►
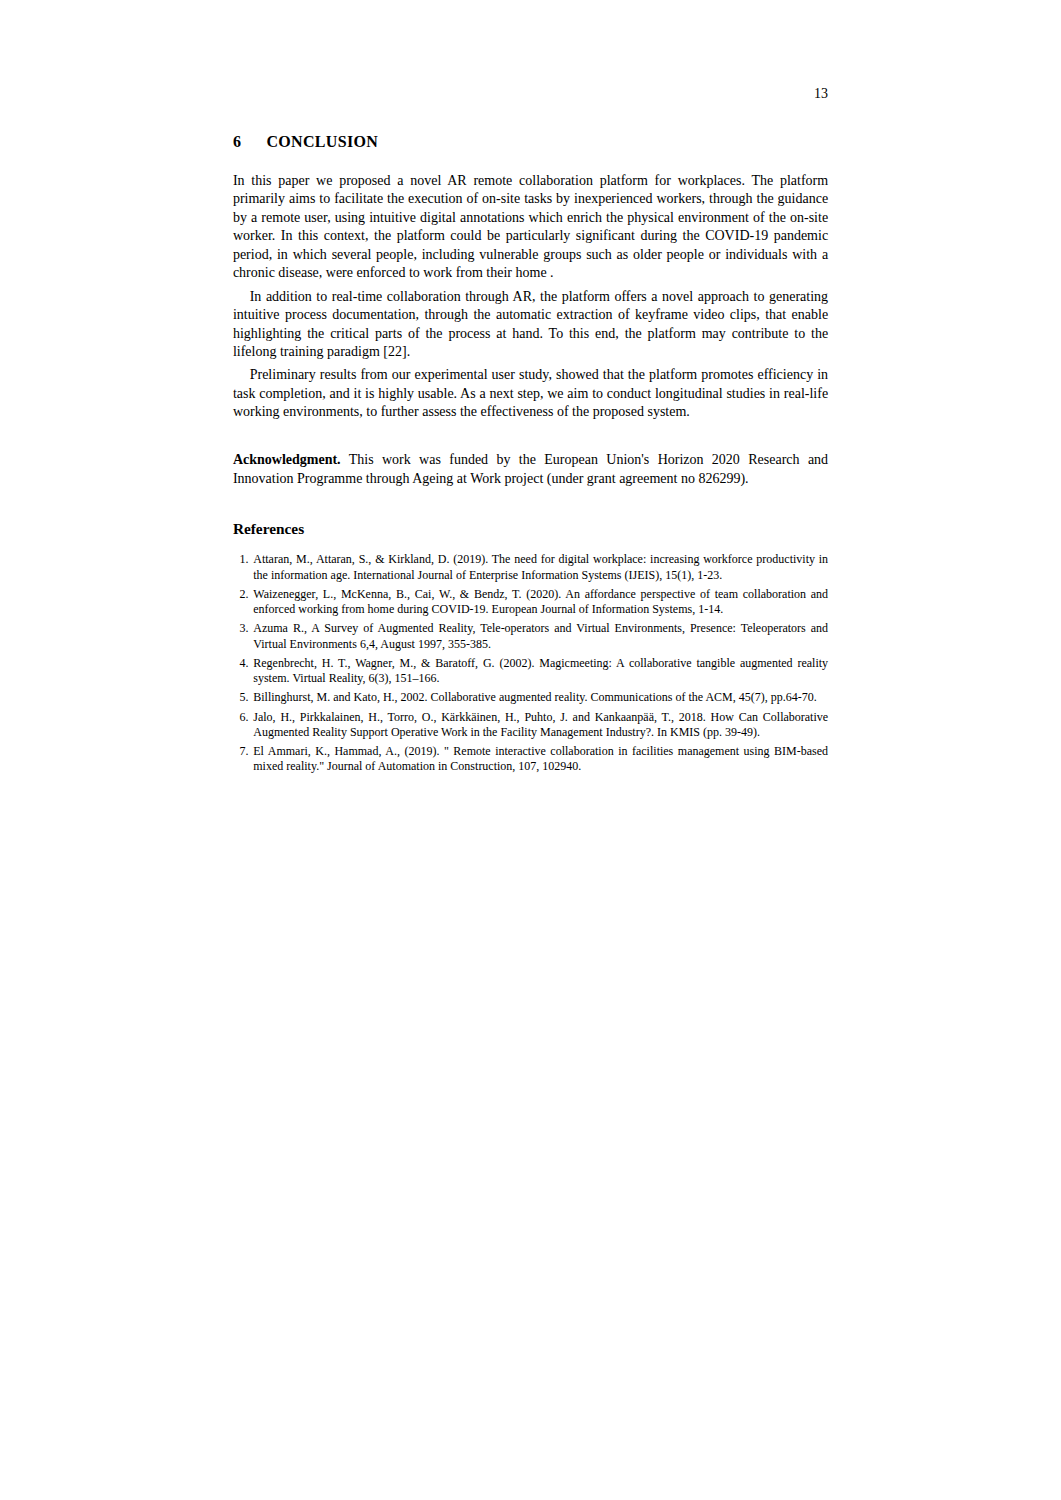13
6 CONCLUSION
In this paper we proposed a novel AR remote collaboration platform for workplaces. The platform primarily aims to facilitate the execution of on-site tasks by inexperienced workers, through the guidance by a remote user, using intuitive digital annotations which enrich the physical environment of the on-site worker. In this context, the platform could be particularly significant during the COVID-19 pandemic period, in which several people, including vulnerable groups such as older people or individuals with a chronic disease, were enforced to work from their home .
In addition to real-time collaboration through AR, the platform offers a novel approach to generating intuitive process documentation, through the automatic extraction of keyframe video clips, that enable highlighting the critical parts of the process at hand. To this end, the platform may contribute to the lifelong training paradigm [22].
Preliminary results from our experimental user study, showed that the platform promotes efficiency in task completion, and it is highly usable. As a next step, we aim to conduct longitudinal studies in real-life working environments, to further assess the effectiveness of the proposed system.
Acknowledgment. This work was funded by the European Union's Horizon 2020 Research and Innovation Programme through Ageing at Work project (under grant agreement no 826299).
References
Attaran, M., Attaran, S., & Kirkland, D. (2019). The need for digital workplace: increasing workforce productivity in the information age. International Journal of Enterprise Information Systems (IJEIS), 15(1), 1-23.
Waizenegger, L., McKenna, B., Cai, W., & Bendz, T. (2020). An affordance perspective of team collaboration and enforced working from home during COVID-19. European Journal of Information Systems, 1-14.
Azuma R., A Survey of Augmented Reality, Tele-operators and Virtual Environments, Presence: Teleoperators and Virtual Environments 6,4, August 1997, 355-385.
Regenbrecht, H. T., Wagner, M., & Baratoff, G. (2002). Magicmeeting: A collaborative tangible augmented reality system. Virtual Reality, 6(3), 151–166.
Billinghurst, M. and Kato, H., 2002. Collaborative augmented reality. Communications of the ACM, 45(7), pp.64-70.
Jalo, H., Pirkkalainen, H., Torro, O., Kärkkäinen, H., Puhto, J. and Kankaanpää, T., 2018. How Can Collaborative Augmented Reality Support Operative Work in the Facility Management Industry?. In KMIS (pp. 39-49).
El Ammari, K., Hammad, A., (2019). " Remote interactive collaboration in facilities management using BIM-based mixed reality." Journal of Automation in Construction, 107, 102940.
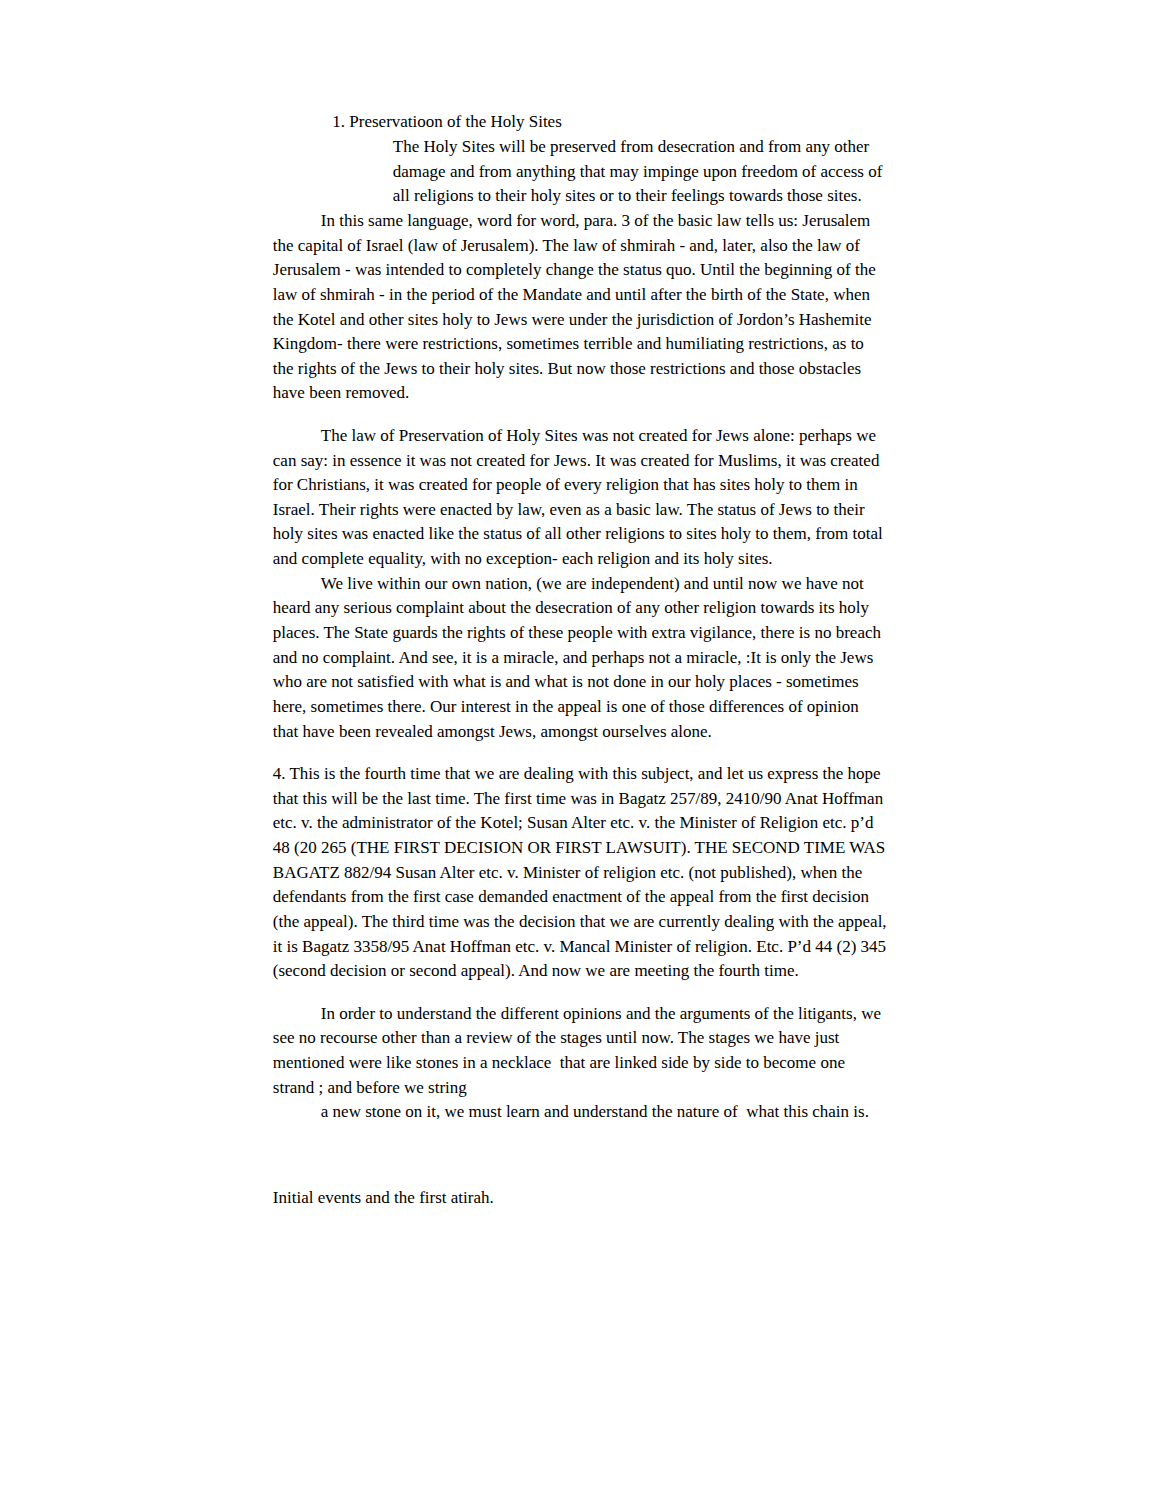1. Preservatioon of the Holy Sites
The Holy Sites will be preserved from desecration and from any other damage and from anything that may impinge upon freedom of access of all religions to their holy sites or to their feelings towards those sites.
In this same language, word for word, para. 3 of the basic law tells us: Jerusalem the capital of Israel (law of Jerusalem). The law of shmirah - and, later, also the law of Jerusalem - was intended to completely change the status quo. Until the beginning of the law of shmirah - in the period of the Mandate and until after the birth of the State, when the Kotel and other sites holy to Jews were under the jurisdiction of Jordon’s Hashemite Kingdom- there were restrictions, sometimes terrible and humiliating restrictions, as to the rights of the Jews to their holy sites. But now those restrictions and those obstacles have been removed.
The law of Preservation of Holy Sites was not created for Jews alone: perhaps we can say: in essence it was not created for Jews. It was created for Muslims, it was created for Christians, it was created for people of every religion that has sites holy to them in Israel. Their rights were enacted by law, even as a basic law. The status of Jews to their holy sites was enacted like the status of all other religions to sites holy to them, from total and complete equality, with no exception- each religion and its holy sites.
We live within our own nation, (we are independent) and until now we have not heard any serious complaint about the desecration of any other religion towards its holy places. The State guards the rights of these people with extra vigilance, there is no breach and no complaint. And see, it is a miracle, and perhaps not a miracle, :It is only the Jews who are not satisfied with what is and what is not done in our holy places - sometimes here, sometimes there. Our interest in the appeal is one of those differences of opinion that have been revealed amongst Jews, amongst ourselves alone.
4. This is the fourth time that we are dealing with this subject, and let us express the hope that this will be the last time. The first time was in Bagatz 257/89, 2410/90 Anat Hoffman etc. v. the administrator of the Kotel; Susan Alter etc. v. the Minister of Religion etc. p’d 48 (20 265 (the first decision or first lawsuit). The second time was Bagatz 882/94 Susan Alter etc. v. Minister of religion etc. (not published), when the defendants from the first case demanded enactment of the appeal from the first decision (the appeal). The third time was the decision that we are currently dealing with the appeal, it is Bagatz 3358/95 Anat Hoffman etc. v. Mancal Minister of religion. Etc. P’d 44 (2) 345 (second decision or second appeal). And now we are meeting the fourth time.
In order to understand the different opinions and the arguments of the litigants, we see no recourse other than a review of the stages until now. The stages we have just mentioned were like stones in a necklace that are linked side by side to become one strand ; and before we string
a new stone on it, we must learn and understand the nature of what this chain is.
Initial events and the first atirah.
◄
§ **About this task**
Everything in the data must be printed verbatim except the pictures.

§ **Result for this task**
13
6 CONCLUSION
In this paper we proposed a novel AR remote collaboration platform for workplaces. The platform primarily aims to facilitate the execution of on-site tasks by inexperienced workers, through the guidance by a remote user, using intuitive digital annotations which enrich the physical environment of the on-site worker. In this context, the platform could be particularly significant during the COVID-19 pandemic period, in which several people, including vulnerable groups such as older people or individuals with a chronic disease, were enforced to work from their home .
In addition to real-time collaboration through AR, the platform offers a novel approach to generating intuitive process documentation, through the automatic extraction of keyframe video clips, that enable highlighting the critical parts of the process at hand. To this end, the platform may contribute to the lifelong training paradigm [22].
Preliminary results from our experimental user study, showed that the platform promotes efficiency in task completion, and it is highly usable. As a next step, we aim to conduct longitudinal studies in real-life working environments, to further assess the effectiveness of the proposed system.
Acknowledgment. This work was funded by the European Union's Horizon 2020 Research and Innovation Programme through Ageing at Work project (under grant agreement no 826299).
References
Attaran, M., Attaran, S., & Kirkland, D. (2019). The need for digital workplace: increasing workforce productivity in the information age. International Journal of Enterprise Information Systems (IJEIS), 15(1), 1-23.
Waizenegger, L., McKenna, B., Cai, W., & Bendz, T. (2020). An affordance perspective of team collaboration and enforced working from home during COVID-19. European Journal of Information Systems, 1-14.
Azuma R., A Survey of Augmented Reality, Tele-operators and Virtual Environments, Presence: Teleoperators and Virtual Environments 6,4, August 1997, 355-385.
Regenbrecht, H. T., Wagner, M., & Baratoff, G. (2002). Magicmeeting: A collaborative tangible augmented reality system. Virtual Reality, 6(3), 151–166.
Billinghurst, M. and Kato, H., 2002. Collaborative augmented reality. Communications of the ACM, 45(7), pp.64-70.
Jalo, H., Pirkkalainen, H., Torro, O., Kärkkäinen, H., Puhto, J. and Kankaanpää, T., 2018. How Can Collaborative Augmented Reality Support Operative Work in the Facility Management Industry?. In KMIS (pp. 39-49).
El Ammari, K., Hammad, A., (2019). " Remote interactive collaboration in facilities management using BIM-based mixed reality." Journal of Automation in Construction, 107, 102940.
1. Preservatioon of the Holy Sites
The Holy Sites will be preserved from desecration and from any other damage and from anything that may impinge upon freedom of access of all religions to their holy sites or to their feelings towards those sites.
In this same language, word for word, para. 3 of the basic law tells us: Jerusalem the capital of Israel (law of Jerusalem). The law of shmirah - and, later, also the law of Jerusalem - was intended to completely change the status quo. Until the beginning of the law of shmirah - in the period of the Mandate and until after the birth of the State, when the Kotel and other sites holy to Jews were under the jurisdiction of Jordon’s Hashemite Kingdom- there were restrictions, sometimes terrible and humiliating restrictions, as to the rights of the Jews to their holy sites. But now those restrictions and those obstacles have been removed.
The law of Preservation of Holy Sites was not created for Jews alone: perhaps we can say: in essence it was not created for Jews. It was created for Muslims, it was created for Christians, it was created for people of every religion that has sites holy to them in Israel. Their rights were enacted by law, even as a basic law. The status of Jews to their holy sites was enacted like the status of all other religions to sites holy to them, from total and complete equality, with no exception- each religion and its holy sites.
We live within our own nation, (we are independent) and until now we have not heard any serious complaint about the desecration of any other religion towards its holy places. The State guards the rights of these people with extra vigilance, there is no breach and no complaint. And see, it is a miracle, and perhaps not a miracle, :It is only the Jews who are not satisfied with what is and what is not done in our holy places - sometimes here, sometimes there. Our interest in the appeal is one of those differences of opinion that have been revealed amongst Jews, amongst ourselves alone.
4. This is the fourth time that we are dealing with this subject, and let us express the hope that this will be the last time. The first time was in Bagatz 257/89, 2410/90 Anat Hoffman etc. v. the administrator of the Kotel; Susan Alter etc. v. the Minister of Religion etc. p’d 48 (20 265 (the first decision or first lawsuit). The second time was Bagatz 882/94 Susan Alter etc. v. Minister of religion etc. (not published), when the defendants from the first case demanded enactment of the appeal from the first decision (the appeal). The third time was the decision that we are currently dealing with the appeal, it is Bagatz 3358/95 Anat Hoffman etc. v. Mancal Minister of religion. Etc. P’d 44 (2) 345 (second decision or second appeal). And now we are meeting the fourth time.
In order to understand the different opinions and the arguments of the litigants, we see no recourse other than a review of the stages until now. The stages we have just mentioned were like stones in a necklace that are linked side by side to become one strand ; and before we string
a new stone on it, we must learn and understand the nature of what this chain is.
Initial events and the first atirah.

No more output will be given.